» Consignes
(1) Relevez tous les animaux nommés dans le texte sur la poésie de Gabriel Mwènè Okoundji.
(2) Poursuivez le texte sur la poésie de Gabriel Mwènè Okoundji à partir de sa dernière phrase.

» Texte source
* * * *

Les mots n’appartiennent à personne. Les mots
dépassent la poésie et jusqu’au poète
lui-même. Les choses, les êtres existent pour
eux-mêmes et pour la vie, même si leur destin est
d’être repris par le silence, qui est un avant-poste de la
mort. Mais pour le poète panique qu’est Gabriel
Mwènè Okoundji, la mort n’est pas la mort : elle
est, dit-il, « mémoire du sable ». Il dit encore :
« La vie existe là où la mort ne peut finir.
» Je cite, pour mon plaisir – qui est intense :
Toute parole est parole et toute parole est nombreuse
un lézard portant un papillon, cela est une parole
un coq appelant une poule, cela aussi est une parole
le hibou chantant sa mélopée à la nuit, cela est encore une parole
la parole n’a pas de père, pas de mère, pas d’ancêtres
elle est immortalité divine, grossesse et enfantement miraculeux
elle est esprit du vent : aucun mortel ne peut donner rendez-vous au vent !

* * * *

» Extraits de données
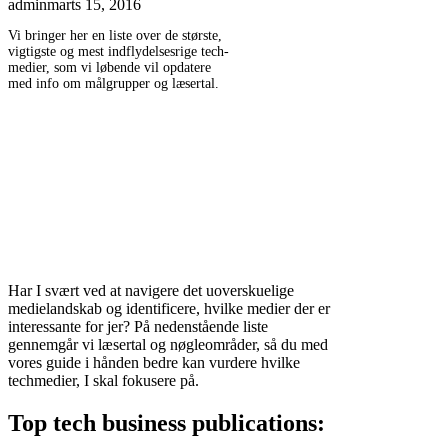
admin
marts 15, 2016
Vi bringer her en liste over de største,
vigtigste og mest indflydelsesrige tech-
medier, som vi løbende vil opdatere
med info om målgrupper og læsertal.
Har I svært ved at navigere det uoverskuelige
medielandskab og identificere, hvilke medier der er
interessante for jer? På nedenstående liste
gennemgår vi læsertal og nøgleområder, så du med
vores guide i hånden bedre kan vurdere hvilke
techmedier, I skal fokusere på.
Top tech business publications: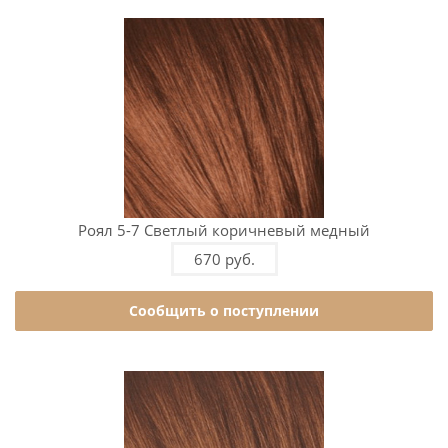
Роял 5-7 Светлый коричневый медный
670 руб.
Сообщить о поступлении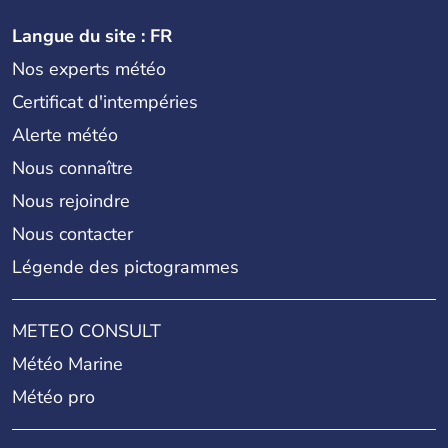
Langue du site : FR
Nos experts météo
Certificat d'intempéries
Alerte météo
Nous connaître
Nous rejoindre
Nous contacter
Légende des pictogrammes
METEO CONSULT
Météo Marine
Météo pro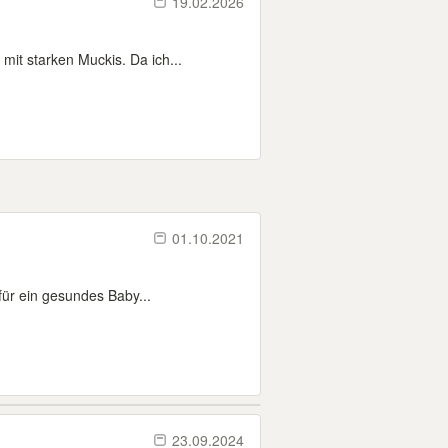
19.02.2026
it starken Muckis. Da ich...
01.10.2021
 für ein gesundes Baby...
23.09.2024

* * * *

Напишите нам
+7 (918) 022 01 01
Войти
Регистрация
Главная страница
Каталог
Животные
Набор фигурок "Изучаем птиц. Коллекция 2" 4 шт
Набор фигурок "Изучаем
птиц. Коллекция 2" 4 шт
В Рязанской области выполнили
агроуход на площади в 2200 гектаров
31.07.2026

* * * *

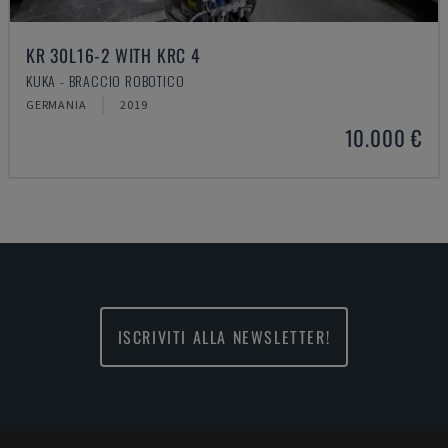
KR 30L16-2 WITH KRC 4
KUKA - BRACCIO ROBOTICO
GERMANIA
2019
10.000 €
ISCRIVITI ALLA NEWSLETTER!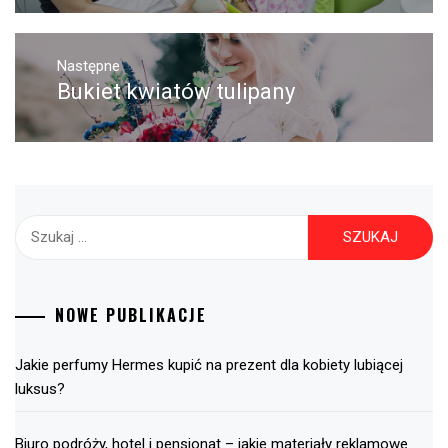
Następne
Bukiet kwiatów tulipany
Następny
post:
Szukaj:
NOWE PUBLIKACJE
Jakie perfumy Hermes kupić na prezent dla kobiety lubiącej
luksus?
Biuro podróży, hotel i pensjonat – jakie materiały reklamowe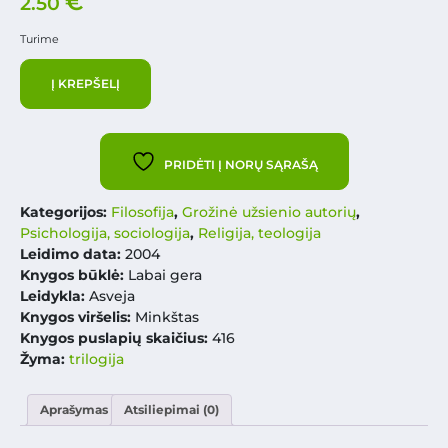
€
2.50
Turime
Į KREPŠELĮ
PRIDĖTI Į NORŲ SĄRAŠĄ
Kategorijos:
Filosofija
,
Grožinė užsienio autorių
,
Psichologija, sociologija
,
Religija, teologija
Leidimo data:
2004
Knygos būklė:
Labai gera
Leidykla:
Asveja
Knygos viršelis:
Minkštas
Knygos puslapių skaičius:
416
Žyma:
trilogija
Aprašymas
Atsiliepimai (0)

* * * *

» Corrigé
(1)
- lézard
- papillon
- coq
- poule
- hibou

(2)
Poésie sapientiale que celle dont je parle, poésie
nourrie de la sagesse des ancêtres sur cette terre
d’Afrique qui a vu naître, une fois, le premier homme et la
première femme. La Prière aux ancêtres de Gabriel
Mwènè Okoundji peut-être raconte-t-elle, à
travers les torsions, les distorsions, les apaisements et les
craquelures d’une terre travaillée comme un visage, la
légende d’une race et une chanson de
l’épopée de l’espèce. Remontant ainsi
jusqu’à ce premier couple qui inventa, entre autres, la
parole que nous parlons et qui, quelquefois, parle à notre
place, dans la voix venue des ancêtres, dans celle venue de toute
parenté proche ou lointaine, dans la voix qui filtre des
ruisseaux et des plantes et des arbres, dans ce que disent en leur for
intérieur, pour que le « féticheur » nous les
rapporte avec ses propres mots, fussent-ils approximatifs, toutes les
créatures plus ou moins parlantes ou muettes, muettes ou
parlantes, des fourmis aux panthères.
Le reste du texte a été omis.